───── Texto base

Thursday, 25 de April de 2024 ISSN 1519-7670 - Ano 24 - nº 1284

Secretário diz que divisão interna prejudica a Polícia e que ação preventiva teria reduzido ataques do crime no Rio

O secretário de Direitos Humanos do Estado do Rio, sociólogo Paulo Baía, afirma que da resistência às indicações feitas para a área de segurança pública pelo governador eleito, Sérgio Cabral Filho, decorreu uma ação retardada e insuficiente das Polícias na atual onda de violência criminosa no Rio de Janeiro. Afirma que uma ação preventiva deixou a situação dentro dos presídios sob controle e que a própria ação policial depois da madrugada de quinta-feira foi eficaz, o que mostra que há meios de impedir sortidas de bandidos.

──────────
───── Dados brutos

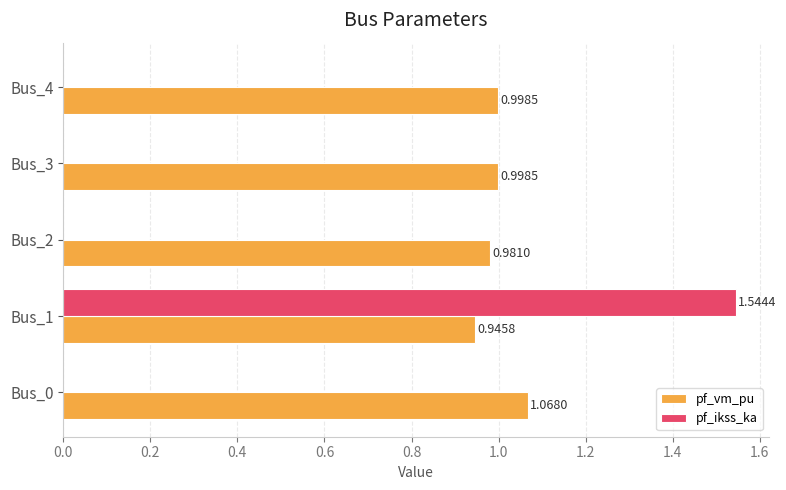

What is the sum of all pf_vm_pu values?

5.0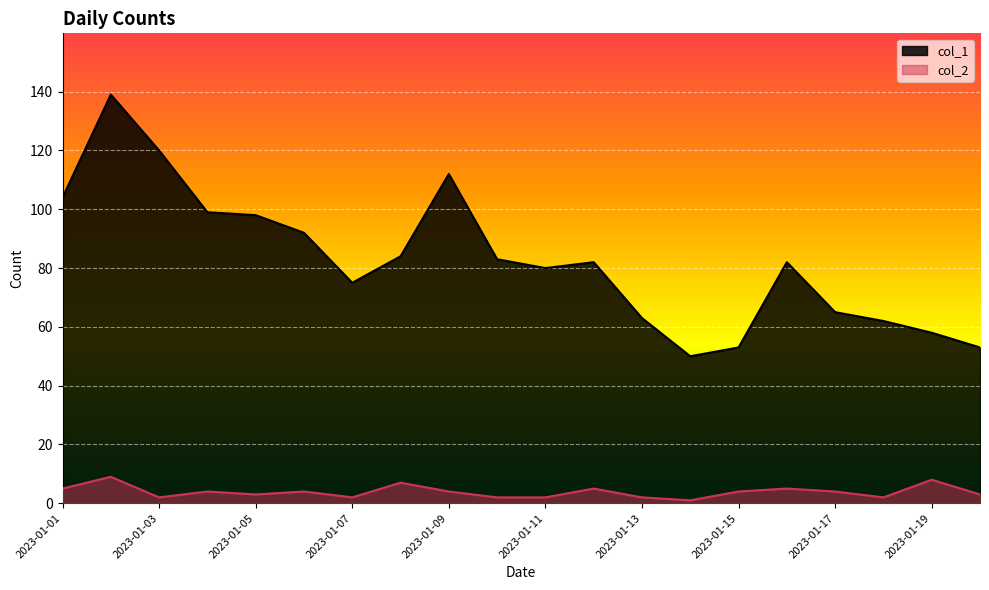

At which category is the sum across all series the highest?

2023-01-02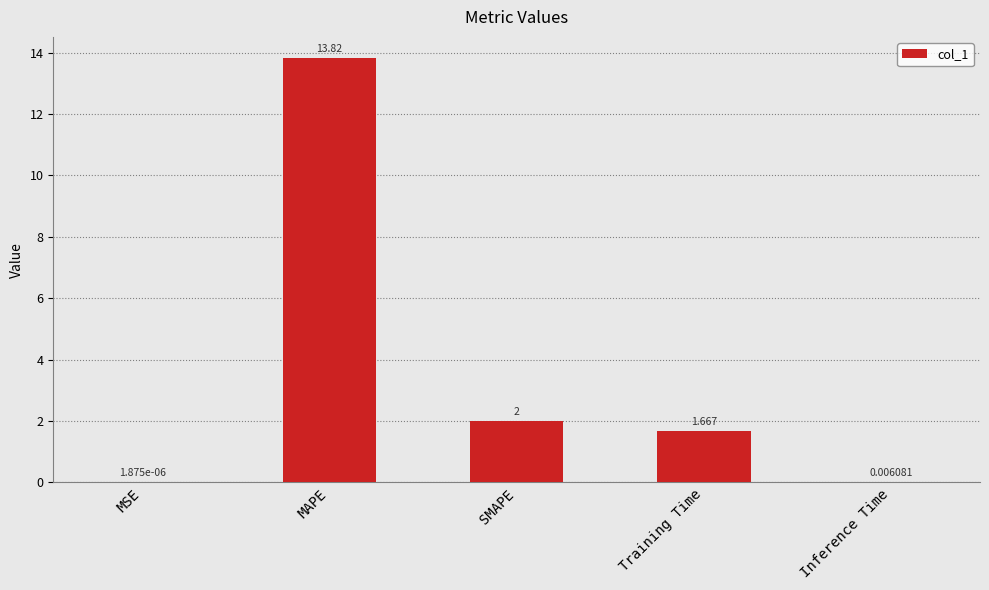

At which label does the data first exceed 1?

MAPE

──────────

*Atividades*
- 1) Segundo o texto base, qual é a formação do secretário de Direitos Humanos do Estado do Rio?
- 2) Traduza para o inglês esta frase do texto base: "Afirma que uma ação preventiva deixou a situação dentro dos presídios sob controle e que a própria ação policial depois da madrugada de quinta-feira foi eficaz, o que mostra que há meios de impedir sortidas de bandidos."
- 3) Cite o trecho do texto base que começa com "Thursday, 25 de" e segue até "sortidas de bandidos.".
Responda apoiando-se apenas no texto base.

*Respostas a seguir*
- 1) Ele é sociólogo.

- 2) He states that preventive action kept the situation inside the prisons under control and that the police action itself after the early hours of Thursday was effective, which shows that there are ways to prevent raids by criminals.

- 3)
Thursday, 25 de April de 2024 ISSN 1519-7670 - Ano 24 - nº 1284

Secretário diz que divisão interna prejudica a Polícia e que ação preventiva teria reduzido ataques do crime no Rio

O secretário de Direitos Humanos do Estado do Rio, sociólogo Paulo Baía, afirma que da resistência às indicações feitas para a área de segurança pública pelo governador eleito, Sérgio Cabral Filho, decorreu uma ação retardada e insuficiente das Polícias na atual onda de violência criminosa no Rio de Janeiro. Afirma que uma ação preventiva deixou a situação dentro dos presídios sob controle e que a própria ação policial depois da madrugada de quinta-feira foi eficaz, o que mostra que há meios de impedir sortidas de bandidos.